Avec nos remerciements à nos informateurs et plus particulièrement à Monsieur Savigny.
Marie-Claude DAVID FONTAINE
1. ADR C°845 ; cité par Prosper Eve dans Les esclaves de Bourbon à l’œuvre, Revue n°2 des Mascareignes, 2000.
2. Site de l’Association Citoyenne de Saint-Pierre portant sur un « Rapport sur le site de la lagune de l’Etang-Salé Les Bains » par les associations ACPEGES et ACSP, 20/01/11.
3. Claude Wanquet : Histoire d’une révolution. La Réunion 1789-1803.
4. Clémencin Honorine est le père de Madame Visnelda, ancienne secrétaire de mairie de l’Etang-Salé et guérisseuse de grande réputation.
5. Cet article du Mémorial de La Réunion, (volume 7, 1964-1979 p 166) sur Logement : Résidences et bidonvillesévoque à propos de ce lieu des problèmes sanitaires liés aux moustiques.
6. Selon les articles, sites et personnes, on parle de sol naturel mais aussi de pavages.

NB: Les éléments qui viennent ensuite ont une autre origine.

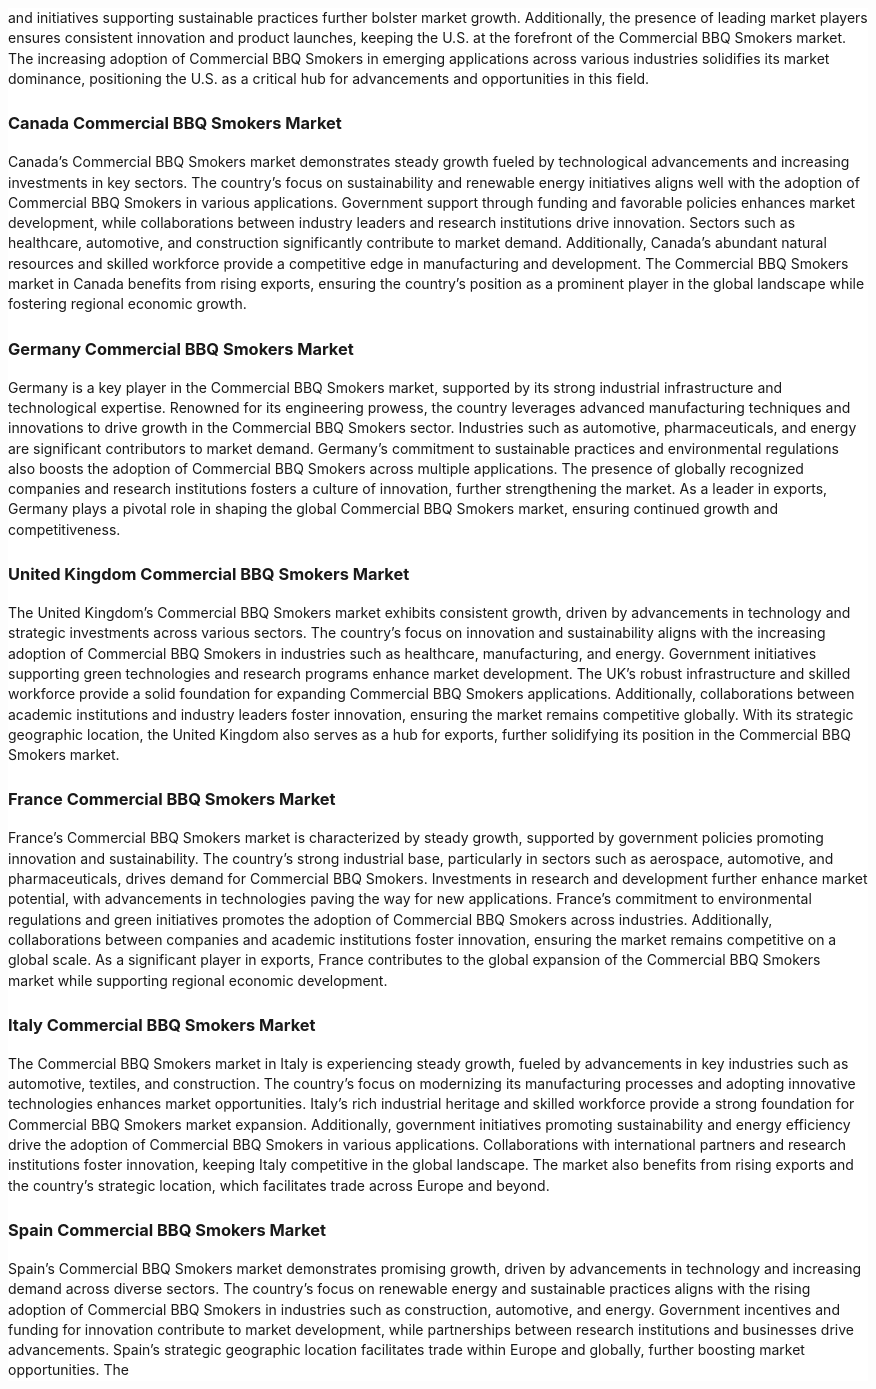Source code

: and initiatives supporting sustainable practices further bolster market growth. Additionally, the presence of leading market players ensures consistent innovation and product launches, keeping the U.S. at the forefront of the Commercial BBQ Smokers market. The increasing adoption of Commercial BBQ Smokers in emerging applications across various industries solidifies its market dominance, positioning the U.S. as a critical hub for advancements and opportunities in this field.</p><h3>Canada Commercial BBQ Smokers Market</h3><p>Canada&rsquo;s Commercial BBQ Smokers market demonstrates steady growth fueled by technological advancements and increasing investments in key sectors. The country&rsquo;s focus on sustainability and renewable energy initiatives aligns well with the adoption of Commercial BBQ Smokers in various applications. Government support through funding and favorable policies enhances market development, while collaborations between industry leaders and research institutions drive innovation. Sectors such as healthcare, automotive, and construction significantly contribute to market demand. Additionally, Canada&rsquo;s abundant natural resources and skilled workforce provide a competitive edge in manufacturing and development. The Commercial BBQ Smokers market in Canada benefits from rising exports, ensuring the country&rsquo;s position as a prominent player in the global landscape while fostering regional economic growth.</p><h3>Germany Commercial BBQ Smokers Market</h3><p>Germany is a key player in the Commercial BBQ Smokers market, supported by its strong industrial infrastructure and technological expertise. Renowned for its engineering prowess, the country leverages advanced manufacturing techniques and innovations to drive growth in the Commercial BBQ Smokers sector. Industries such as automotive, pharmaceuticals, and energy are significant contributors to market demand. Germany&rsquo;s commitment to sustainable practices and environmental regulations also boosts the adoption of Commercial BBQ Smokers across multiple applications. The presence of globally recognized companies and research institutions fosters a culture of innovation, further strengthening the market. As a leader in exports, Germany plays a pivotal role in shaping the global Commercial BBQ Smokers market, ensuring continued growth and competitiveness.</p><h3>United Kingdom Commercial BBQ Smokers Market</h3><p>The United Kingdom&rsquo;s Commercial BBQ Smokers market exhibits consistent growth, driven by advancements in technology and strategic investments across various sectors. The country&rsquo;s focus on innovation and sustainability aligns with the increasing adoption of Commercial BBQ Smokers in industries such as healthcare, manufacturing, and energy. Government initiatives supporting green technologies and research programs enhance market development. The UK&rsquo;s robust infrastructure and skilled workforce provide a solid foundation for expanding Commercial BBQ Smokers applications. Additionally, collaborations between academic institutions and industry leaders foster innovation, ensuring the market remains competitive globally. With its strategic geographic location, the United Kingdom also serves as a hub for exports, further solidifying its position in the Commercial BBQ Smokers market.</p><h3>France Commercial BBQ Smokers Market</h3><p>France&rsquo;s Commercial BBQ Smokers market is characterized by steady growth, supported by government policies promoting innovation and sustainability. The country&rsquo;s strong industrial base, particularly in sectors such as aerospace, automotive, and pharmaceuticals, drives demand for Commercial BBQ Smokers. Investments in research and development further enhance market potential, with advancements in technologies paving the way for new applications. France&rsquo;s commitment to environmental regulations and green initiatives promotes the adoption of Commercial BBQ Smokers across industries. Additionally, collaborations between companies and academic institutions foster innovation, ensuring the market remains competitive on a global scale. As a significant player in exports, France contributes to the global expansion of the Commercial BBQ Smokers market while supporting regional economic development.</p><h3>Italy Commercial BBQ Smokers Market</h3><p>The Commercial BBQ Smokers market in Italy is experiencing steady growth, fueled by advancements in key industries such as automotive, textiles, and construction. The country&rsquo;s focus on modernizing its manufacturing processes and adopting innovative technologies enhances market opportunities. Italy&rsquo;s rich industrial heritage and skilled workforce provide a strong foundation for Commercial BBQ Smokers market expansion. Additionally, government initiatives promoting sustainability and energy efficiency drive the adoption of Commercial BBQ Smokers in various applications. Collaborations with international partners and research institutions foster innovation, keeping Italy competitive in the global landscape. The market also benefits from rising exports and the country&rsquo;s strategic location, which facilitates trade across Europe and beyond.</p><h3>Spain Commercial BBQ Smokers Market</h3><p>Spain&rsquo;s Commercial BBQ Smokers market demonstrates promising growth, driven by advancements in technology and increasing demand across diverse sectors. The country&rsquo;s focus on renewable energy and sustainable practices aligns with the rising adoption of Commercial BBQ Smokers in industries such as construction, automotive, and energy. Government incentives and funding for innovation contribute to market development, while partnerships between research institutions and businesses drive advancements. Spain&rsquo;s strategic geographic location facilitates trade within Europe and globally, further boosting market opportunities. The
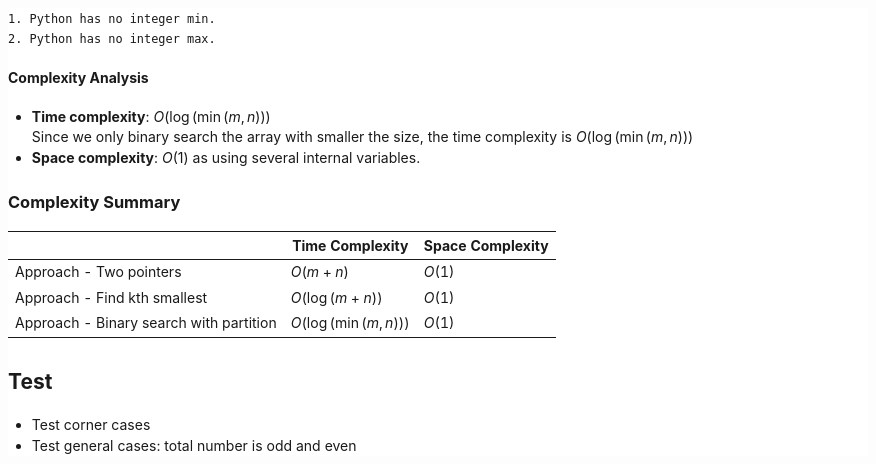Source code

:    1. Python has no integer min.
    2. Python has no integer max.


#### Complexity Analysis 
* **Time complexity**: $O(\log (\min(m, n)))$  
Since we only binary search the array with smaller the size, the time complexity is $O(\log (\min(m, n)))$ 
* **Space complexity**: $O(1)$ as using several internal variables. 

### Complexity Summary
|     | Time Complexity | Space Complexity  
| ----- | ----- | ----- |  
| Approach - Two pointers | $O(m + n)$ | $O(1)$ |  
| Approach - Find kth smallest | $O(\log (m + n))$ | $O(1)$ |  
| Approach - Binary search with partition | $O(\log (\min(m, n)))$ | $O(1)$ | 

## Test
- Test corner cases
- Test general cases: total number is odd and even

Ces points mériteraient d’être éclaircis par des recherches et fouilles archéologiques.
7. Cf. articles de presse JIR et Quotidien et site ACSP autour des projets « Marina » et opérations de nettoyage du plan d’eau en 2009 et 2014 en particulier (ex : JIR du 17/02/15 ; Q du 18/02/15).
8. Par exemple contre la gabelle à la veille de la Révolution française ou contre le monopole des Britanniques lors de la marche du sel initiée en 1930 par Gandhi en Inde.
Article finement élaboré, comme ceux que Marie-Claude propose comme d’habitude aux lecteurs de ce blog. Un titre me vient spontanément à l’esprit: « Pleure , ô mon Pays bien-aimé! » Mais tel est le prix du progrès au fil du temps. Huguette Payet.
Bonjour, suite à un décès dans la famille, je suis tombé récemment sur un vieux document des hypothèques où il est mentionné la création des « Salines Robin et compagnie » en 1931 par entres autres mon arrière-grand-père Pierre Emmanuel Robin avec Charles Robin. Cela m’a donné envie de faire des recherches sur cette page de l’Etang-Salé.